** SOURCE PASSAGE **

□ □ □ □ □

Whether you’ve just turned 16, or you’ve finally decided it’s time to get your license (like me), Ontario’s driver’s license class system can be quite daunting. Each class level has a different set of rules and restrictions, and that’s on top of preparing, taking, and passing the tests. I hope this guide will give you a full overview to start your journey in getting a G class license.
What are the driver’s license classes in Ontario?
In Ontario, there are three different levels of driver’s license classes: G1, G2, and G. To obtain a G class, or a full license, you first need to get your G1 and then your G2. This guide will walk you through each class in chronological order. Let’s start with your G1 license.
How to get your G1 license in Ontario
In Ontario, to get your G1 license, or learner’s permit, you’ll need to pass a vision test, pass a knowledge test, and pay a fee. Of course, you’ll also need to be at least 16 years old.
You can complete your vision test and knowledge test at any DriveTest centre in Ontario. Recently, because of a high volume of test-takers, Ontario offers an online booking system to take the test, so book your appointment ahead of time to confirm a slot. You’ll be able to complete both vision and knowledge tests together, and if you fail the first time, you can also retake them on the same day. When I took my G1 test, I was nervous at first, but preparing myself with the details in advance gave me a lot more confidence going in.
At the testing centre, you’ll be asked to show a form of identification. The ID must include your:
- Full name
- Date of birth
You can also show multiple IDs if you don’t have one that checks off all the requirements. Ontario has a list of accepted IDs for Canadian citizens, permanent residents, and temporary residents.
Taking the G1 knowledge test in Ontario
The knowledge test comes in two separate parts: road rules and road signs. Each section has 20 questions (totaling 40) and you need to get at least 16 questions on each section correct to pass. But it doesn’t mean you pass with a score of 32/40. If you answer all your road sign questions correctly but get 5 questions incorrect on the road rules section, you would have to retake that one section again.
Studying for the G1 knowledge test
All answers to the knowledge test can be found in the MTO Driver’s Handbook, so studying that would be your best bet on succeeding. I also made use of the G1 testing app on my phone and the Ontario G1 Practice Test online as a method of active studying, instead of just passively reading the handbook. Many of the questions that show up on your knowledge test actually overlap with the ones on the app and website.
How much does the G1 test cost?
The vision test and knowledge test are combined into a one-time flat fee of $159.75. If you don’t meet the requirements of the vision test, you probably just need glasses or contacts. The examiner will give you a form to take to a vision specialist, and once you’re ready, you can go back to the testing centre and try again. If you need to retake your knowledge test, it’ll cost an additional $16 each time you retry it.
G1 driving rules and restrictions in Ontario
After you pass your tests, you can start driving in Ontario so long as you have the supervision of an experienced driver. You won’t be able to start racing on the 401 however, as there are a few restrictions to your learner’s permit:
- You must be accompanied by a G class driver with at least 4 years of fully licensed experience
- You must have a blood alcohol level and THC of zero
- You can’t drive on 400-series highways and high-speed expressways unless you’re accompanied by a certified driving instructor
- You can’t drive between midnight and 5 AM
- All passengers must wear a seatbelt
Know that the fully licensed driver must sit in the passenger seat beside you, and their blood alcohol level can’t be over 0.5. If they’re 21 or younger, they can’t have their blood alcohol level over zero or any cannabis in their system.

□ □ □ □ □

[Data entries]
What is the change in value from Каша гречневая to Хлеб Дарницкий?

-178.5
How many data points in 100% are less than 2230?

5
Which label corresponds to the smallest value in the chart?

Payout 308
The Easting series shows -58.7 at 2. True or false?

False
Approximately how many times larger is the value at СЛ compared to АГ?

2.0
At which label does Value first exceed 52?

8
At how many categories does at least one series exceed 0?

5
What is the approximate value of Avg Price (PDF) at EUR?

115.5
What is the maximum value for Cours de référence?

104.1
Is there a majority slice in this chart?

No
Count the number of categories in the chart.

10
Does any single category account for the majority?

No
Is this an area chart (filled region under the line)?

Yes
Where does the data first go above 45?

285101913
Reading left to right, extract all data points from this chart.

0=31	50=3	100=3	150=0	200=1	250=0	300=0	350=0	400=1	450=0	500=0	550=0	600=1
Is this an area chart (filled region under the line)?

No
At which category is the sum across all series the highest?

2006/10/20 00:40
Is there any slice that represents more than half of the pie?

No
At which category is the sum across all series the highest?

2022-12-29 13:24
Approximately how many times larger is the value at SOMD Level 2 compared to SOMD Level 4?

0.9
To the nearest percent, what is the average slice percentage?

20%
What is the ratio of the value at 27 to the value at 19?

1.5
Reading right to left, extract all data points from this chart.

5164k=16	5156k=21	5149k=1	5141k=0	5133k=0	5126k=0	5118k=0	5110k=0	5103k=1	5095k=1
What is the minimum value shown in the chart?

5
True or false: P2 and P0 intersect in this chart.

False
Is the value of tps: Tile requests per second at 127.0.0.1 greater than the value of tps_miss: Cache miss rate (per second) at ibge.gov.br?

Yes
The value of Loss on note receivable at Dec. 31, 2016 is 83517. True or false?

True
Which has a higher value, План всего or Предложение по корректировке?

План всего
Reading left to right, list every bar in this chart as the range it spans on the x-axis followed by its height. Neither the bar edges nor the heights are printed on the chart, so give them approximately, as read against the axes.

□ □ □ □ □

** ASSIGNED TASK 1 **
In the Ontario driver's license guide, how much does each retake of the knowledge test cost?
** ASSIGNED TASK 2 **
Copy verbatim everything in the Ontario driver's license guide from "Studying for the" down to "app and website.".

** EXERCISE SOLUTION 1 **
Each retake costs an additional $16.

** EXERCISE SOLUTION 2 **
Studying for the G1 knowledge test
All answers to the knowledge test can be found in the MTO Driver’s Handbook, so studying that would be your best bet on succeeding. I also made use of the G1 testing app on my phone and the Ontario G1 Practice Test online as a method of active studying, instead of just passively reading the handbook. Many of the questions that show up on your knowledge test actually overlap with the ones on the app and website.